Varanasi's hand-weavers have cultivated a reputation for excellence over centuries, specialising in intricate patterns, floral designs and radiant golden brocades.
The Banarasi saris -- so-called in reference to the city's ancient name -- they produce are widely sought after by Indian brides and are often passed on from one generation to the next as family heirlooms.
The elegant garments fetch handsome prices -- Sirajuddin's current work will go on sale for 30,000 rupees ($390) -- but the cost of inputs and cuts taken by middlemen leave little left for weavers.
"Compared to the hard work that goes into making the sari, the profit is negligible," Sirajuddin says.
His neighbours have all switched to electric looms for their garments, which lack the subtleties of hand-woven textiles and sell for just a third of the price but take a fraction of the time to finish.
- 'Thriving industries got killed' -
The fortunes of India's textile trade -- historically a cottage industry -- have long been subject to sudden and devastating upheavals from abroad.
Its delicate fabrics were prized by the 18th century European elite but British colonisation and England's industrial-era factories flooded India with much cheaper textiles, decimating the market for hand-woven garments.
Decades of socialist-inspired central planning after independence bought some reprieve by shielding local handicrafts from the international market.
But economic reforms in the early 1990s opened the country up to cheap goods just as the country's northern neighbour was establishing itself as the globalised world's workshop.
"Chinese yarn and fabric came in everywhere," said author and former politician Jaya Jaitly, who has written a book on Varanasi's woven textiles, adding that sari factories there had for years been emulating the city's unique patterns and detail.
"All of these thriving industries got killed... through Chinese competition, and their ability to produce huge quantities at very low prices."
- 'Tradition to be proud of' -
Jaitly said local weavers needed urgent protection from government to preserve a wealth of artisanal traditions that otherwise risked disappearing.
"We have the largest number of varieties of handloom, techniques, skills... more than anywhere else in the world," she said.
"I think that's truly a tradition to be proud of."
Demand for Banarasi saris, already limited to a select Indian clientele able to justify spending at a premium, has also suffered in the wake of the Covid-19 pandemic.
The virus threat may have receded in India, but job losses and a big dent to the economy have taken their toll.

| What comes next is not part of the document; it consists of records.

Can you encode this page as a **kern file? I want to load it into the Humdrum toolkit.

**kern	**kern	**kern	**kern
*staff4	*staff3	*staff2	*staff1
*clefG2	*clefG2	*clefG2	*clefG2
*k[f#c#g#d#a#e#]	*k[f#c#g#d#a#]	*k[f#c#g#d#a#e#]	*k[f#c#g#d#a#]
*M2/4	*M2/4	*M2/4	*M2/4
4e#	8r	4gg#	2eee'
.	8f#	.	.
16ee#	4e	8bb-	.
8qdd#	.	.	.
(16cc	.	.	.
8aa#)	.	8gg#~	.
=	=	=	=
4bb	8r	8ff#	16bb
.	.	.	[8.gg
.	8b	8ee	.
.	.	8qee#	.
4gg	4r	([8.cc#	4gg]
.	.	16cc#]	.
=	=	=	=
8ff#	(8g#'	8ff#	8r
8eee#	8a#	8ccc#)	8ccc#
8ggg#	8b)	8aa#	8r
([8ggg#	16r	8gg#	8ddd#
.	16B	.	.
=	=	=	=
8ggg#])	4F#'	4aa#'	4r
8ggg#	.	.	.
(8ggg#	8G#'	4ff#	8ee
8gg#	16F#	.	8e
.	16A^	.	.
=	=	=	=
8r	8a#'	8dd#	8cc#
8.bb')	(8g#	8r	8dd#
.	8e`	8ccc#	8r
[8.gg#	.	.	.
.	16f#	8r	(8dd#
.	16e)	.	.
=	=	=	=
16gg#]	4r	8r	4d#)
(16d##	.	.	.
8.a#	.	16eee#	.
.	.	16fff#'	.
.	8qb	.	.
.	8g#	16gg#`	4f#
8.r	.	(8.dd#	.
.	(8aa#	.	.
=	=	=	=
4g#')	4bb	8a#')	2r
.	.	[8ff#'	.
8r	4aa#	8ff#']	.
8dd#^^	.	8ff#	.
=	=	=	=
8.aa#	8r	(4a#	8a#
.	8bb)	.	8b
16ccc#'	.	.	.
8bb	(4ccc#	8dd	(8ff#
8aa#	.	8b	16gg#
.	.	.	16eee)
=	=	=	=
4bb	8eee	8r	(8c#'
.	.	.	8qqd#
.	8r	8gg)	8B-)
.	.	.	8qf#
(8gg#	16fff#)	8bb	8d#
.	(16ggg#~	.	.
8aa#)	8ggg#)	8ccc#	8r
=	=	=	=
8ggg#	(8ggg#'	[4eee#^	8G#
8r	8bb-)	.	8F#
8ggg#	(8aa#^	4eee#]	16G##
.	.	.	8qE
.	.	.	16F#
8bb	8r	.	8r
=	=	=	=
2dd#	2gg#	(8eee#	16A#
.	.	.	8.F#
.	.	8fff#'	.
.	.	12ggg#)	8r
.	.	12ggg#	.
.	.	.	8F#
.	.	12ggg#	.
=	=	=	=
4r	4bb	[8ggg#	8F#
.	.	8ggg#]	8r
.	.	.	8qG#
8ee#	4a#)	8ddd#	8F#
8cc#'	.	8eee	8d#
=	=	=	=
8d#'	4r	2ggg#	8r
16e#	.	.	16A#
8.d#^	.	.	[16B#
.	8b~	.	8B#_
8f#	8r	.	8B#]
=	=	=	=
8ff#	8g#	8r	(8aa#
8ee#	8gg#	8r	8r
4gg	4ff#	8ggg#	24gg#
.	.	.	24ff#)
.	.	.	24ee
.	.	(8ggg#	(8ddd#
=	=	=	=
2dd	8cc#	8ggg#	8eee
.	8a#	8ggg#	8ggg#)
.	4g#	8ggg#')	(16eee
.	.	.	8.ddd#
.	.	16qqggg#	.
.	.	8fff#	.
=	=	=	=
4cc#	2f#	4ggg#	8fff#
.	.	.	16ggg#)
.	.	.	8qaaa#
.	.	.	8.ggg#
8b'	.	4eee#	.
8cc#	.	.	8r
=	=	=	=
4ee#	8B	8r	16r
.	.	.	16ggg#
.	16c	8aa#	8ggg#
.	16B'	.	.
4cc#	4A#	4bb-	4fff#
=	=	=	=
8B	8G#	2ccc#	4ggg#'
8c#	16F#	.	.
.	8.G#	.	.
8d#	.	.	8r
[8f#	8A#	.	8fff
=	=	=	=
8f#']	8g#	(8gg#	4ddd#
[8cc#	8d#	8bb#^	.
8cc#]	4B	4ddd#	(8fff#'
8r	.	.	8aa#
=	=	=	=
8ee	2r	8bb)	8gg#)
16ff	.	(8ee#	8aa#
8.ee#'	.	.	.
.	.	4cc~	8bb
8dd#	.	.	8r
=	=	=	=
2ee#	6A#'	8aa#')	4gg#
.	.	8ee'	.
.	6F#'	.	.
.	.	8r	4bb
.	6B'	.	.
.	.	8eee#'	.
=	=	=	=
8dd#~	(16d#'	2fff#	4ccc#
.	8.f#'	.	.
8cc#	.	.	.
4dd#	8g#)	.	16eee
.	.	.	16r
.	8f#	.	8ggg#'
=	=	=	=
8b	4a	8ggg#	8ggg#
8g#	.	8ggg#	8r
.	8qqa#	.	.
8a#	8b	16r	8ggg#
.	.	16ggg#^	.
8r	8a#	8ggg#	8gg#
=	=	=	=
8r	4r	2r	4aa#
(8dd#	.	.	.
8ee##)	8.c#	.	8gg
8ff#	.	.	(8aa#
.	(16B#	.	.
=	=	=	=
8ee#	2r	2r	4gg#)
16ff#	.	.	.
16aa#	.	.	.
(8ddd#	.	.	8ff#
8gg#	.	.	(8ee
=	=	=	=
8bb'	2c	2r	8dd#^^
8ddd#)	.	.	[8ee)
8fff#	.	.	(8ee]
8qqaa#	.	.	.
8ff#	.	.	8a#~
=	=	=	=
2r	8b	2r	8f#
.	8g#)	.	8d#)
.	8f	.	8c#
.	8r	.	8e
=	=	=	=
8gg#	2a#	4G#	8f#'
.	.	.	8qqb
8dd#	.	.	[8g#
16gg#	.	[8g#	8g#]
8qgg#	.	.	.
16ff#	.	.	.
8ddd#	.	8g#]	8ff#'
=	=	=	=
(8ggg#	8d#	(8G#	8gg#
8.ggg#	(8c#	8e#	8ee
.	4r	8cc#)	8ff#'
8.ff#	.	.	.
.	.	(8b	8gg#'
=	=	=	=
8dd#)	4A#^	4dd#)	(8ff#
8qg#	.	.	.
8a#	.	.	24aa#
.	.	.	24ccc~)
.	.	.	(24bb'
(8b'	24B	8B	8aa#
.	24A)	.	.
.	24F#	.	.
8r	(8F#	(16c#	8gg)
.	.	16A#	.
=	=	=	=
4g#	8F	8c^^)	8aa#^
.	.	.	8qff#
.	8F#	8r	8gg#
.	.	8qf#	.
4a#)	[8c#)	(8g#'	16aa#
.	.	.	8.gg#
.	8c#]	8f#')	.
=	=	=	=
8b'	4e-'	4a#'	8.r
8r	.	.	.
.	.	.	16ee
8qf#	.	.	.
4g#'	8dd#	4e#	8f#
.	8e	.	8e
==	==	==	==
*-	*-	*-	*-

"The weavers are suffering a lot. They are not getting the right price for their products, payments are also coming late," said local sari merchant Mohammad Shahid, his store empty but for sales assistants stacking silk garments on the shelves.
Shahid was nonetheless hopeful that well-heeled and discerning customers would return.
"Those who know the value of handloom will continue to buy and cherish our saris. The handlooms can dwindle but they will never go away," Shahid, 33, told AFP.